Each line that includes "lines" must be copied from the records.

===============

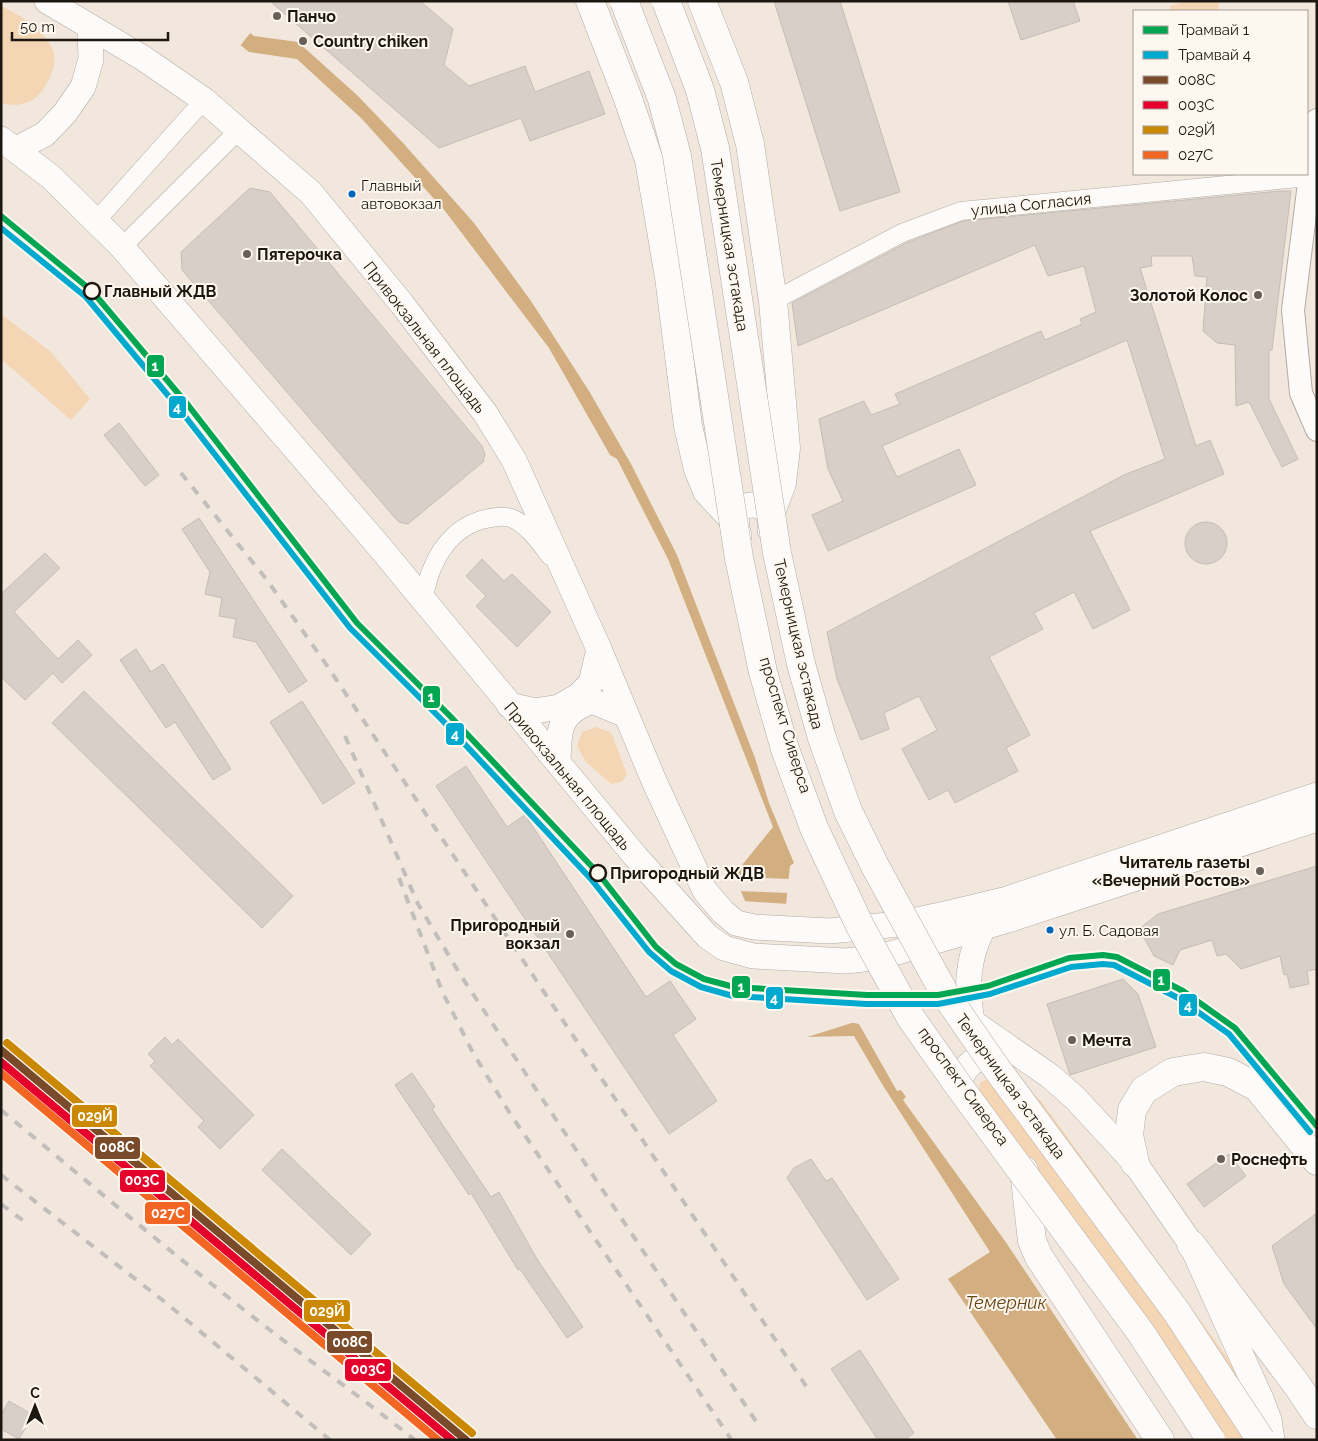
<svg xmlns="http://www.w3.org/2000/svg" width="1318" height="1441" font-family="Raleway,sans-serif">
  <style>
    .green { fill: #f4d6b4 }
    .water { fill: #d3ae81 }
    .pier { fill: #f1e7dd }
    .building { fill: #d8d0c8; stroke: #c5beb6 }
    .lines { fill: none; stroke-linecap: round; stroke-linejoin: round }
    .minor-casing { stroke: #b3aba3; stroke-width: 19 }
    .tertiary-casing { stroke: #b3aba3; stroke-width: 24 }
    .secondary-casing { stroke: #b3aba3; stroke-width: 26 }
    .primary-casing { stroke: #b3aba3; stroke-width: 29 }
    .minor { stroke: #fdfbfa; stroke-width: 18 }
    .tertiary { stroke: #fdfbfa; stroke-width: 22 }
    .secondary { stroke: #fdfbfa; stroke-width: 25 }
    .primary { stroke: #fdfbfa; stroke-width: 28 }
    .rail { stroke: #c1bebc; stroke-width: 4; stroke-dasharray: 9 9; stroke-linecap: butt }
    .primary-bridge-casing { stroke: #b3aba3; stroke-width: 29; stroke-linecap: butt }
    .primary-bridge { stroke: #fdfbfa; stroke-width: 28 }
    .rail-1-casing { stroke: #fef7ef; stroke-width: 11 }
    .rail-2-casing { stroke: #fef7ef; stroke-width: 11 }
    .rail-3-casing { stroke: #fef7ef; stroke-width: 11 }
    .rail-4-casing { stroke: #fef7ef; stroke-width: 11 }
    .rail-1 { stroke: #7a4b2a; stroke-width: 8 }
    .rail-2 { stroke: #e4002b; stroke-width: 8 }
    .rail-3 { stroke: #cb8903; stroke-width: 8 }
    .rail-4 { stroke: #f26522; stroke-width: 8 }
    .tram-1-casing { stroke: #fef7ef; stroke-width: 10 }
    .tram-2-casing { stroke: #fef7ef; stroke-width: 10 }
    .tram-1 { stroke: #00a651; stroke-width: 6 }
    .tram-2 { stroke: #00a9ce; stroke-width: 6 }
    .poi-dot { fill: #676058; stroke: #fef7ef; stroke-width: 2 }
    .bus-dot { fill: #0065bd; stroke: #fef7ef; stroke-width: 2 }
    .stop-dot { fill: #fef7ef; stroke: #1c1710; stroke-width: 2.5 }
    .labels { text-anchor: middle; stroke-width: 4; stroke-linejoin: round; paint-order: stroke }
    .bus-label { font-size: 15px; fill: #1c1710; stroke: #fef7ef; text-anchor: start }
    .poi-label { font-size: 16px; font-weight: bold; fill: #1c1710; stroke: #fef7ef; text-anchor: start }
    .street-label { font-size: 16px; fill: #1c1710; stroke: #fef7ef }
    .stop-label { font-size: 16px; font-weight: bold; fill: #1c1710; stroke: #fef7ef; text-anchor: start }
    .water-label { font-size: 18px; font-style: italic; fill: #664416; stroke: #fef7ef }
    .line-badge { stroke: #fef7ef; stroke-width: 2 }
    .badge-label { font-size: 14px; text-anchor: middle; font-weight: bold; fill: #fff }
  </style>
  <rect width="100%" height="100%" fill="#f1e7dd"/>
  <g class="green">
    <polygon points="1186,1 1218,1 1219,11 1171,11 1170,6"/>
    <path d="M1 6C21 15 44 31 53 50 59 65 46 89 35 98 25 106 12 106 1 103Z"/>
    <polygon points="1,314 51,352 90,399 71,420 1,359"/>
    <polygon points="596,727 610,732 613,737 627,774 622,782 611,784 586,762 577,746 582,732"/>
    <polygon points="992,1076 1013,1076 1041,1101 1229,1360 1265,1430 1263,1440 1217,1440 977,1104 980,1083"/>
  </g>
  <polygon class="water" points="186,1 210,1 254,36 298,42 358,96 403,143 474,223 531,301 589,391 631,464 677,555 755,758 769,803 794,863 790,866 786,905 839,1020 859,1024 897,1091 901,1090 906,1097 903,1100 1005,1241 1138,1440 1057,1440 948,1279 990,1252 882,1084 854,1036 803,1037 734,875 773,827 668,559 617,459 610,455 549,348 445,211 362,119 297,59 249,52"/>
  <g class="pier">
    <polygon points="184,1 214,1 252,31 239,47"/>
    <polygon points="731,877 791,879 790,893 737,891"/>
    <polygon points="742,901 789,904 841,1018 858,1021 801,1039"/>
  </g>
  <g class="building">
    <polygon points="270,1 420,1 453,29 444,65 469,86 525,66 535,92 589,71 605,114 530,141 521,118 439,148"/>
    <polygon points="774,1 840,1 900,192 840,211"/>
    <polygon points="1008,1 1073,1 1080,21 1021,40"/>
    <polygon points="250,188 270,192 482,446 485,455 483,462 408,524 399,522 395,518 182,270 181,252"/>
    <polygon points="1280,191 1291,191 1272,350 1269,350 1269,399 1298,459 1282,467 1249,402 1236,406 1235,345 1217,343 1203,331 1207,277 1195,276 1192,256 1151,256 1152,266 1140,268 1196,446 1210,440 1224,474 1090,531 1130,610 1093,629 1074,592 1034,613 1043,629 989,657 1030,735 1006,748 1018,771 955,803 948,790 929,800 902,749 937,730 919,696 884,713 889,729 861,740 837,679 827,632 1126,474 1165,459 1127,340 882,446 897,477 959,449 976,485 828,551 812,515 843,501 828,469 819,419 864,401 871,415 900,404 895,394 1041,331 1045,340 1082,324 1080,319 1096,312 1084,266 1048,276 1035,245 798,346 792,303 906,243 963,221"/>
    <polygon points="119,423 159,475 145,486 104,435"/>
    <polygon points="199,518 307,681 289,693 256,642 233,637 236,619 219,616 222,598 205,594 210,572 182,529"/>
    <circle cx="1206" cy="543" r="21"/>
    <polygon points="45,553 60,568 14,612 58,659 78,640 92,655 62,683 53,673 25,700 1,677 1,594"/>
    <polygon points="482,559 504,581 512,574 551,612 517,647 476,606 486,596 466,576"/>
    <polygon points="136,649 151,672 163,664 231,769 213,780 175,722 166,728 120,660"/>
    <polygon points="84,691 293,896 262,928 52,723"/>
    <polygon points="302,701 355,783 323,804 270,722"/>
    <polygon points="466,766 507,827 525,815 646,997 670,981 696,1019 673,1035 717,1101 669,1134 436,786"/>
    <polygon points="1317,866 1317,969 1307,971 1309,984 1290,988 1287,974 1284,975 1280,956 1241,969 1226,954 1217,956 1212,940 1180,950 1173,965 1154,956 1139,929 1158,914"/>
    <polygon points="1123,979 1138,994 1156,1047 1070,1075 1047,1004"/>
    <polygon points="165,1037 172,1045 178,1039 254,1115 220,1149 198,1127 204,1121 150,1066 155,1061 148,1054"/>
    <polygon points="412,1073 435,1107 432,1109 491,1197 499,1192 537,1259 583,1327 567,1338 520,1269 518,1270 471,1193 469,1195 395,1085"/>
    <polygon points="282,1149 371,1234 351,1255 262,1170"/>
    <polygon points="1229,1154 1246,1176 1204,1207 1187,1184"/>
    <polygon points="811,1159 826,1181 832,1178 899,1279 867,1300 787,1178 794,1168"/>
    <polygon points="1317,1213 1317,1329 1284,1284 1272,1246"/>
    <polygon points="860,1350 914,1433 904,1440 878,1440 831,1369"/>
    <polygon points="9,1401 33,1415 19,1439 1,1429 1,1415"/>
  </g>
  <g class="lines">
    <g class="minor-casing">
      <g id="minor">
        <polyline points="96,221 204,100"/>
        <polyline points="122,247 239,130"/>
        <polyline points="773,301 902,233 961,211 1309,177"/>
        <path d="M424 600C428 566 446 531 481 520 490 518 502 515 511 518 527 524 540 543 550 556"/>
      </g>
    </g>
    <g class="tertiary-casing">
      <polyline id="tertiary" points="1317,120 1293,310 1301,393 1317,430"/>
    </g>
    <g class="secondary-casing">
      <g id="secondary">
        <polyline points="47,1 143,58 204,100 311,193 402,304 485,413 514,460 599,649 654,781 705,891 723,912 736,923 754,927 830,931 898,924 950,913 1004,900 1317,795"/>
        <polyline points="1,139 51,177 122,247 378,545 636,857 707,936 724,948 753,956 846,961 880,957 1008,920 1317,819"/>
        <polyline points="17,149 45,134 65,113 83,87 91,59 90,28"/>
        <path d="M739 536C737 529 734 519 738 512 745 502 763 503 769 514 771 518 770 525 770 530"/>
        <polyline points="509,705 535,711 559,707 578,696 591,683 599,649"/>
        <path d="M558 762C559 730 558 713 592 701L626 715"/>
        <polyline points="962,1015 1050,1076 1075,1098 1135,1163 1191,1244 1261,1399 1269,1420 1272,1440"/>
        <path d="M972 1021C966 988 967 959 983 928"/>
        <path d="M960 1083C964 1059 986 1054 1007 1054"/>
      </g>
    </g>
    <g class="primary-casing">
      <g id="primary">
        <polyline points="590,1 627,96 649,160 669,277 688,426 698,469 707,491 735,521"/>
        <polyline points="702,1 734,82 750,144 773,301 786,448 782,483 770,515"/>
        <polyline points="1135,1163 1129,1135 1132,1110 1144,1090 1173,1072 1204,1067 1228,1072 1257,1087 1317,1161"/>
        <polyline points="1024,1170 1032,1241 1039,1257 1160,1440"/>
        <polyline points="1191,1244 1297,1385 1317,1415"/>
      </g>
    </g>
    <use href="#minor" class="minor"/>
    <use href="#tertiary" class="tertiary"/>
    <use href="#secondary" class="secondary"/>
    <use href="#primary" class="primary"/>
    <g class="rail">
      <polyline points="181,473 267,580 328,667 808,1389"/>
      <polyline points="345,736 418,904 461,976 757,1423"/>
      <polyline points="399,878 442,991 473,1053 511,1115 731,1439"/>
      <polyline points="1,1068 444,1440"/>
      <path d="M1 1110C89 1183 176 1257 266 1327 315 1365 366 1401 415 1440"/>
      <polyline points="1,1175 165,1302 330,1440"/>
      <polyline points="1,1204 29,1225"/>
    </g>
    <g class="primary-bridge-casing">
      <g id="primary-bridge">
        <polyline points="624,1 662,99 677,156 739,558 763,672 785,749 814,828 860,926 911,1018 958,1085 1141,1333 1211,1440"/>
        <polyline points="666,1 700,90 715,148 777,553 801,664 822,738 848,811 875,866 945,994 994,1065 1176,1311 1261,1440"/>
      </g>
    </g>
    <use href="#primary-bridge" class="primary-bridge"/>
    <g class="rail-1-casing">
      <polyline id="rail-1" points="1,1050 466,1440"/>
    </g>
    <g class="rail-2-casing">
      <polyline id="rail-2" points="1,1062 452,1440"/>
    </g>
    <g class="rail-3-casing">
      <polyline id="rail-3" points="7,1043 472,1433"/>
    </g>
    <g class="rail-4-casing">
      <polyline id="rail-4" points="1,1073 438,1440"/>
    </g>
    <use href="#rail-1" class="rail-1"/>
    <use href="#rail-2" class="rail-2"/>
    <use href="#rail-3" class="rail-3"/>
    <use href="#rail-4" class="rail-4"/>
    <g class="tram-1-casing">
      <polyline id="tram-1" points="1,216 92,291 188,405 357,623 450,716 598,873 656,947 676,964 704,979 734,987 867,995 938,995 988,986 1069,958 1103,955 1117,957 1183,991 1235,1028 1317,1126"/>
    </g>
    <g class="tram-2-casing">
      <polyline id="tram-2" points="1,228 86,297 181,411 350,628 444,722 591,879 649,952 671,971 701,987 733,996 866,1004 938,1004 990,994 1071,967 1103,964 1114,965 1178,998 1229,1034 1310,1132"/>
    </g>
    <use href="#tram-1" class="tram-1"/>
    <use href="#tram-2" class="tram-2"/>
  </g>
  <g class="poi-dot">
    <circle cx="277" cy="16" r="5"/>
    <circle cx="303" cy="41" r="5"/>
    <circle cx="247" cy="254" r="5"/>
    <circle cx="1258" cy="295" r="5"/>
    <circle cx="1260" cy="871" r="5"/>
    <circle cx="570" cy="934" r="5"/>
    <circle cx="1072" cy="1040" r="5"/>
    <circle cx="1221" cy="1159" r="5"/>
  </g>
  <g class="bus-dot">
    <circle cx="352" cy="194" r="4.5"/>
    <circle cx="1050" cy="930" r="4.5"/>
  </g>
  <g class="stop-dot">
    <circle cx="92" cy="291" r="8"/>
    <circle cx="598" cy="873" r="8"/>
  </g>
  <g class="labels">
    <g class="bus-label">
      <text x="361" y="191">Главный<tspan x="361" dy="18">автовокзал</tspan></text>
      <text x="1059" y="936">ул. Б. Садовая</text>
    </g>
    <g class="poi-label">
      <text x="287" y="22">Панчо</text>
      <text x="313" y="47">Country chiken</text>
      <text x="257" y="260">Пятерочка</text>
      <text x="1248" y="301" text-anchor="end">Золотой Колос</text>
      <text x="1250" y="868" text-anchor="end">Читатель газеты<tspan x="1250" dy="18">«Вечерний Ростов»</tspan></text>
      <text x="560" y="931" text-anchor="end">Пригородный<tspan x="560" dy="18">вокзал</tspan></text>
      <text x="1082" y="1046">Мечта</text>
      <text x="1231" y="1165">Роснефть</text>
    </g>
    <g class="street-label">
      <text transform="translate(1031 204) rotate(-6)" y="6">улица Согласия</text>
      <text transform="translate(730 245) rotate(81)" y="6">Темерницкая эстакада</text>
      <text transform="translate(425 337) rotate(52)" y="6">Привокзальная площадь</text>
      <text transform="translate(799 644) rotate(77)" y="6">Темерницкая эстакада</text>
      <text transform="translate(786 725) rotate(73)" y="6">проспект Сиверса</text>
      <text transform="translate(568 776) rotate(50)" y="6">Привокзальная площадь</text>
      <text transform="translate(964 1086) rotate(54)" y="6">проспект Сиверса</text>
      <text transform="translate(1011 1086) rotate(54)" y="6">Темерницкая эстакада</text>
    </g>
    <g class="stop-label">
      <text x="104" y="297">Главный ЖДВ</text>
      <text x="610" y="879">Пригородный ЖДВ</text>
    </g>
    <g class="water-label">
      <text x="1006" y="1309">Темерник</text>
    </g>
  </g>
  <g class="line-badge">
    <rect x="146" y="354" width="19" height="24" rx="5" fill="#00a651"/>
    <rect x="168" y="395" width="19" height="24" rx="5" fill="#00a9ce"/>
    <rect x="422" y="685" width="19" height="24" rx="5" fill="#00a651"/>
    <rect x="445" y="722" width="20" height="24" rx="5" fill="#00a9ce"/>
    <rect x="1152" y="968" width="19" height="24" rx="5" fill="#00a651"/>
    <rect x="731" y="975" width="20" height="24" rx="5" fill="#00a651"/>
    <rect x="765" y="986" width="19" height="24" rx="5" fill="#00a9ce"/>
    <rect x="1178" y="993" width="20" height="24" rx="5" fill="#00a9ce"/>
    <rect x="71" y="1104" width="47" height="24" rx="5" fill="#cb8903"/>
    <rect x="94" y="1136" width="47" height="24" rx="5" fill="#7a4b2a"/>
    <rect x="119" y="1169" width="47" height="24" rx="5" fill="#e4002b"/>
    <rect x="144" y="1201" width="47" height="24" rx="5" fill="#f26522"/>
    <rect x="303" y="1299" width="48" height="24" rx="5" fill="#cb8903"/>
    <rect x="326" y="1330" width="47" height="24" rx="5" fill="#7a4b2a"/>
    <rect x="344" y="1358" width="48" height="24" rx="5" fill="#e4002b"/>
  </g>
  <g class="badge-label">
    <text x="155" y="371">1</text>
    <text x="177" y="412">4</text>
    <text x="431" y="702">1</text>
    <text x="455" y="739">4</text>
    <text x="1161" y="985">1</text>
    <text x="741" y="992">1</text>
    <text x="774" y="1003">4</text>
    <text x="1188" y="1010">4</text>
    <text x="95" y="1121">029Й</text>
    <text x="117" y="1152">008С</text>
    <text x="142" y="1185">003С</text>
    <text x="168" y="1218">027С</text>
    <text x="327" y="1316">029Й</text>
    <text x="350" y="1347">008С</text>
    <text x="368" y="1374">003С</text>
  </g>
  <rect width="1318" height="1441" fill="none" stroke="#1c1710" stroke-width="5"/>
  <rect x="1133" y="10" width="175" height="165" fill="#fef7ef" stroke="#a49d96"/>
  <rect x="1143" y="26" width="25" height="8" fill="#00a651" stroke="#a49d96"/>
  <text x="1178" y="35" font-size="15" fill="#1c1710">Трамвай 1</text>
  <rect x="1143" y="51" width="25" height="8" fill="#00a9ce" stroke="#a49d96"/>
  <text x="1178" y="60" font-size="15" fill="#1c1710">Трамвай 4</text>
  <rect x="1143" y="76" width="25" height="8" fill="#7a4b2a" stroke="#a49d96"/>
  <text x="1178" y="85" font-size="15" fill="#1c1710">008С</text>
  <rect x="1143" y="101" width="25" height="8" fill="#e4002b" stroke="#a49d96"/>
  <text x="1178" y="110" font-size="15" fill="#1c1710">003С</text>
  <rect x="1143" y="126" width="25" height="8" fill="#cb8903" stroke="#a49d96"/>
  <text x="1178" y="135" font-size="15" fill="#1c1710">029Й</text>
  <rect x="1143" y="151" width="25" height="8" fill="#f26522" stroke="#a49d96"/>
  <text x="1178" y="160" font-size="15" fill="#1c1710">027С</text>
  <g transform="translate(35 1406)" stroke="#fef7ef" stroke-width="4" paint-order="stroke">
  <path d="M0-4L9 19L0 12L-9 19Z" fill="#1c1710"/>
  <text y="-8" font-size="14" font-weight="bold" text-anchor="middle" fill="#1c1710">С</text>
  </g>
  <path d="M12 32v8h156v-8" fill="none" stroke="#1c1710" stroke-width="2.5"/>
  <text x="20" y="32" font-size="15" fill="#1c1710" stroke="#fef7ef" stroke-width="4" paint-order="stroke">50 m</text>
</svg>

===============

Completed exercise:
    .lines { fill: none; stroke-linecap: round; stroke-linejoin: round }
  <g class="lines">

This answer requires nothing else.